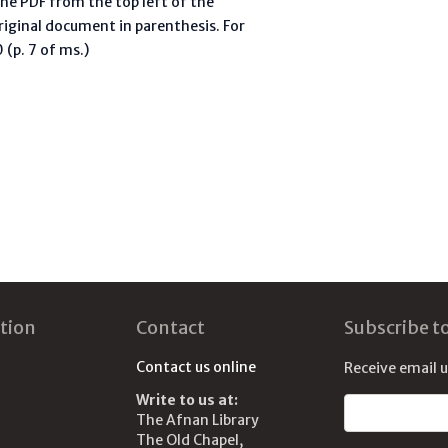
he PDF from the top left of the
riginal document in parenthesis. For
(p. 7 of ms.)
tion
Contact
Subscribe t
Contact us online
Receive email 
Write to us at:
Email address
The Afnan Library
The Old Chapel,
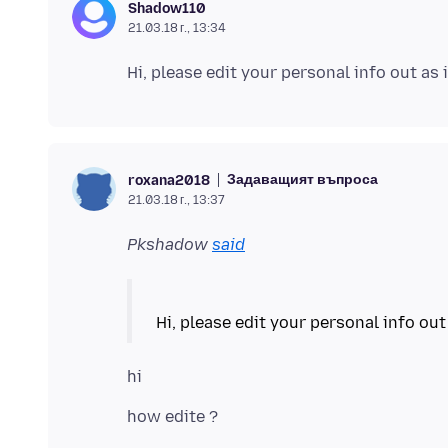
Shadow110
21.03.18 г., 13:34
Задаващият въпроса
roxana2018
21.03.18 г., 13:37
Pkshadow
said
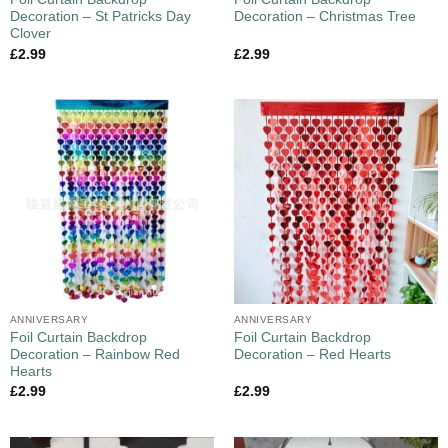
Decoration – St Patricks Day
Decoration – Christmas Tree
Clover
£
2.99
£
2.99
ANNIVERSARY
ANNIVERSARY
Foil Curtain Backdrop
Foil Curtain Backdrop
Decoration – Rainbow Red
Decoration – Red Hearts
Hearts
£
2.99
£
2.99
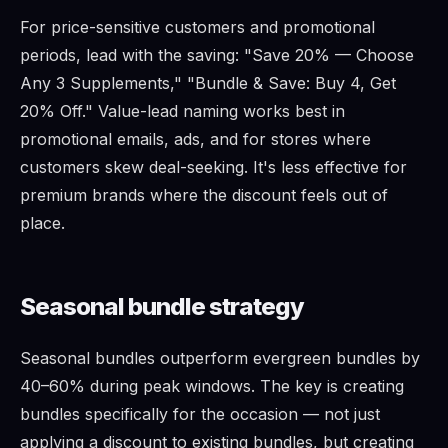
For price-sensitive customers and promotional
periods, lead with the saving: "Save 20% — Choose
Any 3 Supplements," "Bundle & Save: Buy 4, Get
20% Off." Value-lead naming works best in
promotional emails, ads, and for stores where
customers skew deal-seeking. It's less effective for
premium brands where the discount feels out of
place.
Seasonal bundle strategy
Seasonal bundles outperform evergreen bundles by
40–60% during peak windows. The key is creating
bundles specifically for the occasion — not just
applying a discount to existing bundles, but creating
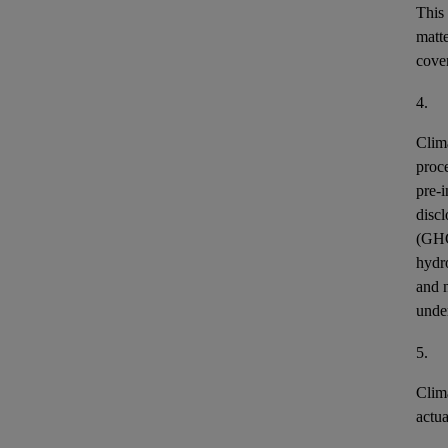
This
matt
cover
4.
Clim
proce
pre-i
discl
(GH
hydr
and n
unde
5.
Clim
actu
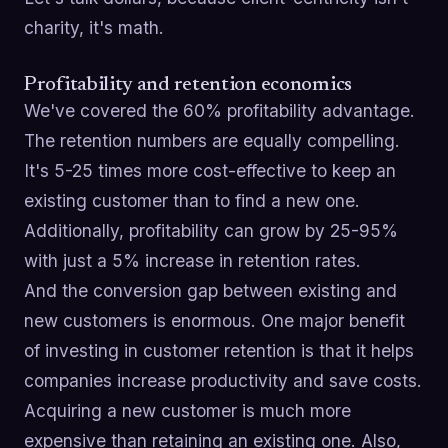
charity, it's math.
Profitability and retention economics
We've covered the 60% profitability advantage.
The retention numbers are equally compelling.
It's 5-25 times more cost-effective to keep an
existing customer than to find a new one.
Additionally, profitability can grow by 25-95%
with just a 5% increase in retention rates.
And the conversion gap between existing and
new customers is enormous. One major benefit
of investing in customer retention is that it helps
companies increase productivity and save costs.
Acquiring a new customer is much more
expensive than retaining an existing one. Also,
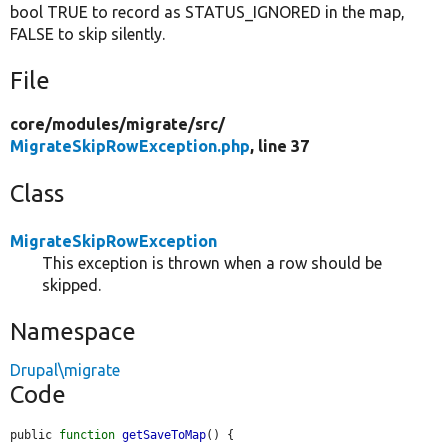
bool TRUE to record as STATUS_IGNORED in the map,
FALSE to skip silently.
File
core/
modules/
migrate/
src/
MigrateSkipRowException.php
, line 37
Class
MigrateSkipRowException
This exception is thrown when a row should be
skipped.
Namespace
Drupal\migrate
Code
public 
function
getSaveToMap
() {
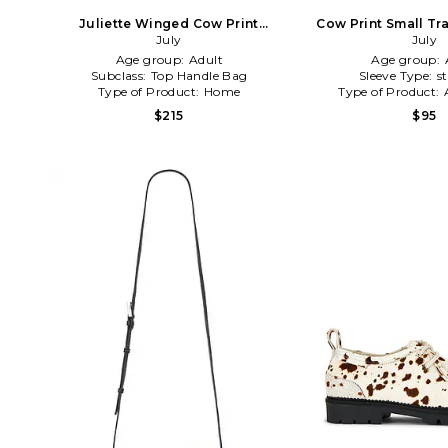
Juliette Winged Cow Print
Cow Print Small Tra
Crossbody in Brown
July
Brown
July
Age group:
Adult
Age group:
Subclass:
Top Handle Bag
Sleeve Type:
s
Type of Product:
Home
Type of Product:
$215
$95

- [Exercise details]
Write the records above out again word for word, skipping each picture.

- [Solution for this task]
he PDF from the top left of the
riginal document in parenthesis. For
(p. 7 of ms.)
tion
Contact
Subscribe t
Contact us online
Receive email 
Write to us at:
Email address
The Afnan Library
The Old Chapel,
Shadow110
21.03.18 г., 13:34
Задаващият въпроса
roxana2018
21.03.18 г., 13:37
Pkshadow
said
Decoration – St Patricks Day
Decoration – Christmas Tree
Clover
£
2.99
£
2.99
ANNIVERSARY
ANNIVERSARY
Foil Curtain Backdrop
Foil Curtain Backdrop
Decoration – Rainbow Red
Decoration – Red Hearts
Hearts
£
2.99
£
2.99
For price-sensitive customers and promotional
periods, lead with the saving: "Save 20% — Choose
Any 3 Supplements," "Bundle & Save: Buy 4, Get
20% Off." Value-lead naming works best in
promotional emails, ads, and for stores where
customers skew deal-seeking. It's less effective for
premium brands where the discount feels out of
place.
Seasonal bundle strategy
Seasonal bundles outperform evergreen bundles by
40–60% during peak windows. The key is creating
bundles specifically for the occasion — not just
applying a discount to existing bundles, but creating
This
matt
cover
4.
Clim
proce
pre-i
discl
(GH
hydr
and n
unde
5.
Clim
actu
charity, it's math.
Profitability and retention economics
We've covered the 60% profitability advantage.
The retention numbers are equally compelling.
It's 5-25 times more cost-effective to keep an
existing customer than to find a new one.
Additionally, profitability can grow by 25-95%
with just a 5% increase in retention rates.
And the conversion gap between existing and
new customers is enormous. One major benefit
of investing in customer retention is that it helps
companies increase productivity and save costs.
Acquiring a new customer is much more
expensive than retaining an existing one. Also,
bool TRUE to record as STATUS_IGNORED in the map,
FALSE to skip silently.
File
core/
modules/
migrate/
src/
MigrateSkipRowException.php
, line 37
Class
MigrateSkipRowException
This exception is thrown when a row should be
skipped.
Namespace
Drupal\migrate
Code
public 
function
getSaveToMap
() {
Juliette Winged Cow Print
Cow Print Small Tra
Crossbody in Brown
July
Brown
July
Age group:
Adult
Age group:
Subclass:
Top Handle Bag
Sleeve Type:
s
Type of Product:
Home
Type of Product:
$215
$95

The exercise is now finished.